▶ Task instructions
Pick out the lines below with "ברוטב" and list them.

▶ Dataset entries
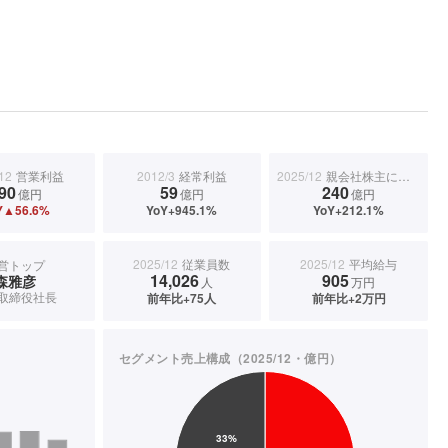
12
営業利益
2012/3
経常利益
2025/12
親会社株主に帰属する当期純利益
90
59
240
億円
億円
億円
Y▲56.6%
YoY+945.1%
YoY+212.1%
2025/12
従業員数
2025/12
平均給与
営トップ
14,026
905
森雅彦
人
万円
取締役社長
前年比+75人
前年比+2万円
セグメント売上構成（2025/12・億円）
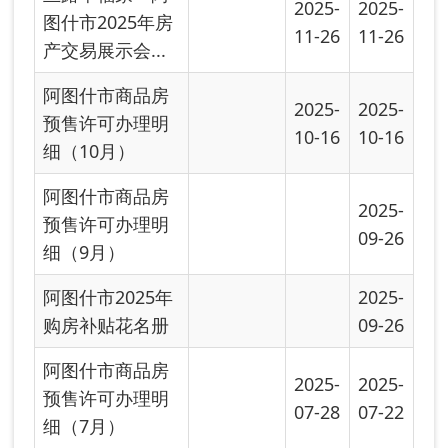
阿图什市商品房
2025-
2025-
预售许可办理明
07-28
07-22
细（7月）
阿图什市商品房
2025-
预售许可办理明
06-26
细（6月）
阿图什市商品房
2025-
2025-
预售许可办理明
05-14
05-14
细（5月）
阿图什市2025年
2025-
2025-
房地产开发项目
04-14
04-14
进度
2025年房地产开
2025-
2025-
发项目清单
03-13
03-13
商品房预售许可
2025-
2025-
办理情况（1月）
01-14
01-14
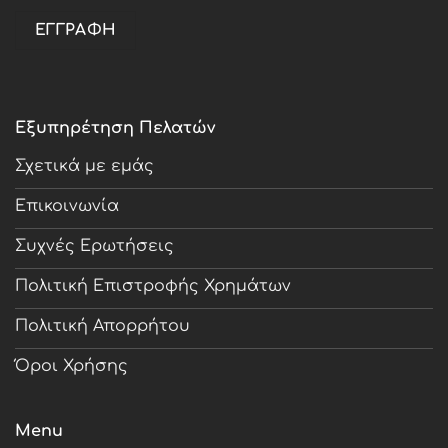
Εξυπηρέτηση Πελατών
Σχετικά με εμάς
Επικοινωνία
Συχνές Ερωτήσεις
Πολιτική Επιστροφής Χρημάτων
Πολιτική Απορρήτου
Όροι Χρήσης
Menu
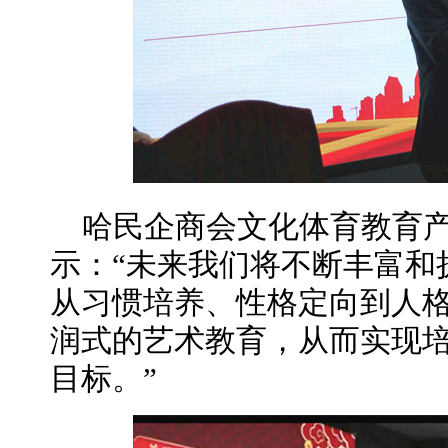
哈民企商会文化体育教育
示：“未来我们将不断丰富和
从习惯培养、性格定向到人
润式的艺术教育，从而实现
目标。”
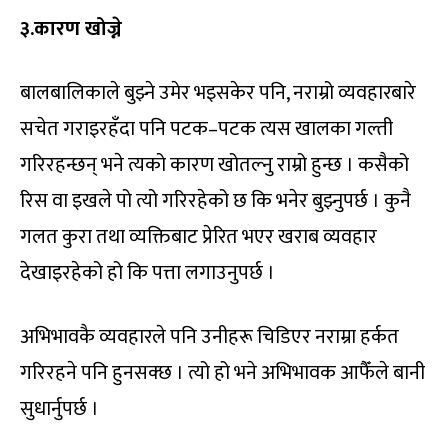
३.कारण खोज्ने
बालबालिकाले बुझ्ने उमेर भइसकेर पनि, नराम्रो व्यवहारबारे
सचेत गराइरहँदा पनि पटक–पटक त्यस खालका गल्ती
गरिरहन्छन् भने त्यको कारण खोतल्नु राम्रो हुन्छ । कसैको
रिस वा इखले पो त्यो गरिरहेको छ कि भनेर बुझ्नुपर्छ । कुनै
गलत कुरा तथा व्यक्तिबाट प्रेरित भएर खराब व्यवहार
देखाइरहेको हो कि पत्ता लगाउनुपर्छ ।
अभिभावकै व्यवहारले पनि उनीहरू चिडिएर नराम्रा हर्कत
गरिरहने पनि हुनसक्छ । त्यो हो भने अभिभावक आफैँले बानी
सुधार्नुपर्छ ।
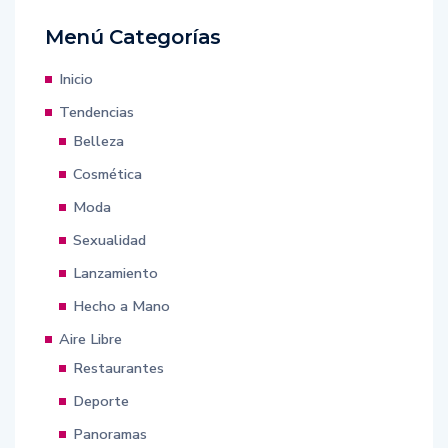
Menú Categorías
Inicio
Tendencias
Belleza
Cosmética
Moda
Sexualidad
Lanzamiento
Hecho a Mano
Aire Libre
Restaurantes
Deporte
Panoramas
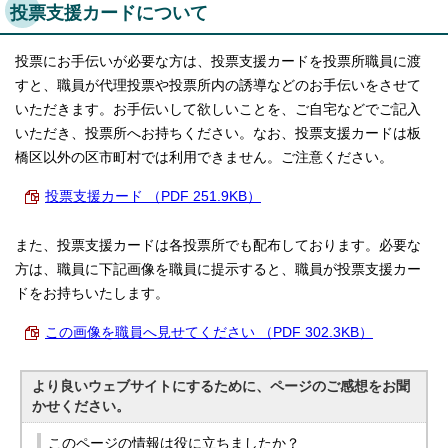
投票支援カードについて
投票にお手伝いが必要な方は、投票支援カードを投票所職員に渡
すと、職員が代理投票や投票所内の誘導などのお手伝いをさせて
いただきます。お手伝いして欲しいことを、ご自宅などでご記入
いただき、投票所へお持ちください。なお、投票支援カードは板
橋区以外の区市町村では利用できません。ご注意ください。
投票支援カード （PDF 251.9KB）
また、投票支援カードは各投票所でも配布しております。必要な
方は、職員に下記画像を職員に提示すると、職員が投票支援カー
ドをお持ちいたします。
この画像を職員へ見せてください （PDF 302.3KB）
より良いウェブサイトにするために、ページのご感想をお聞
かせください。
このページの情報は役に立ちましたか？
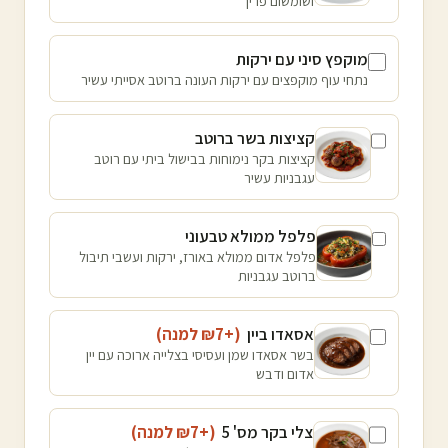
ושומשום פריך
מוקפץ סיני עם ירקות
נתחי עוף מוקפצים עם ירקות העונה ברוטב אסייתי עשיר
קציצות בשר ברוטב
קציצות בקר נימוחות בבישול ביתי עם רוטב
עגבניות עשיר
פלפל ממולא טבעוני
פלפל אדום ממולא באורז, ירקות ועשבי תיבול
ברוטב עגבניות
אסאדו ביין
(+₪
7
למנה
)
בשר אסאדו שמן ועסיסי בצלייה ארוכה עם יין
אדום ודבש
צלי בקר מס' 5
(+₪
7
למנה
)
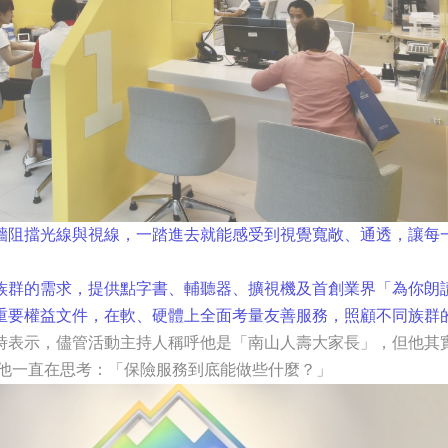
牆阻擋光線與視線，一踏進去就能感受到視覺寬敞、通透，讓每
族群的需求，提供點字書、輔聽器、擴視機及首創業界「為你朗
重要權益文件，在軟、硬體上全面考量友善服務，照顧不同族群
時表示，儘管活動主持人稱呼他是「南山人壽大家長」，但他其
年他一直在思考：「保險服務到底能做些什麼？」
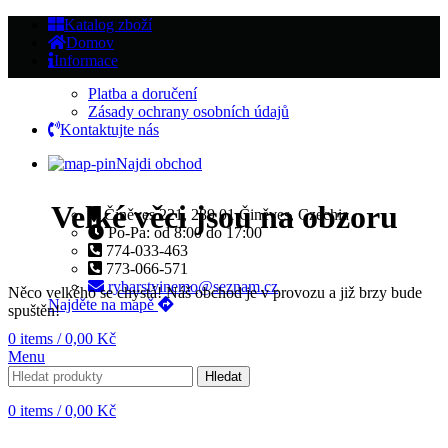
Katalog zboží
Domov
Informace
Platba a doručení
Zásady ochrany osobních údajů
Kontaktujte nás
Najdi obchod
Velké věci jsou na obzoru
Činěves 221, 289 01 Činěves, Czechia
Po-Pa: od 8:00 do 17:00
774-033-463
773-066-571
rybarstvinemo@seznam.cz
Něco velkého se chystá! Náš obchod je v provozu a již brzy bude
Najděte na mapě
spuštěn!
0
items
/
0,00
Kč
Menu
Hledat
0
items
/
0,00
Kč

▶ Reply to the task
נתחי עוף מוקפצים עם ירקות העונה ברוטב אסייתי עשיר
קציצות בשר ברוטב
ברוטב עגבניות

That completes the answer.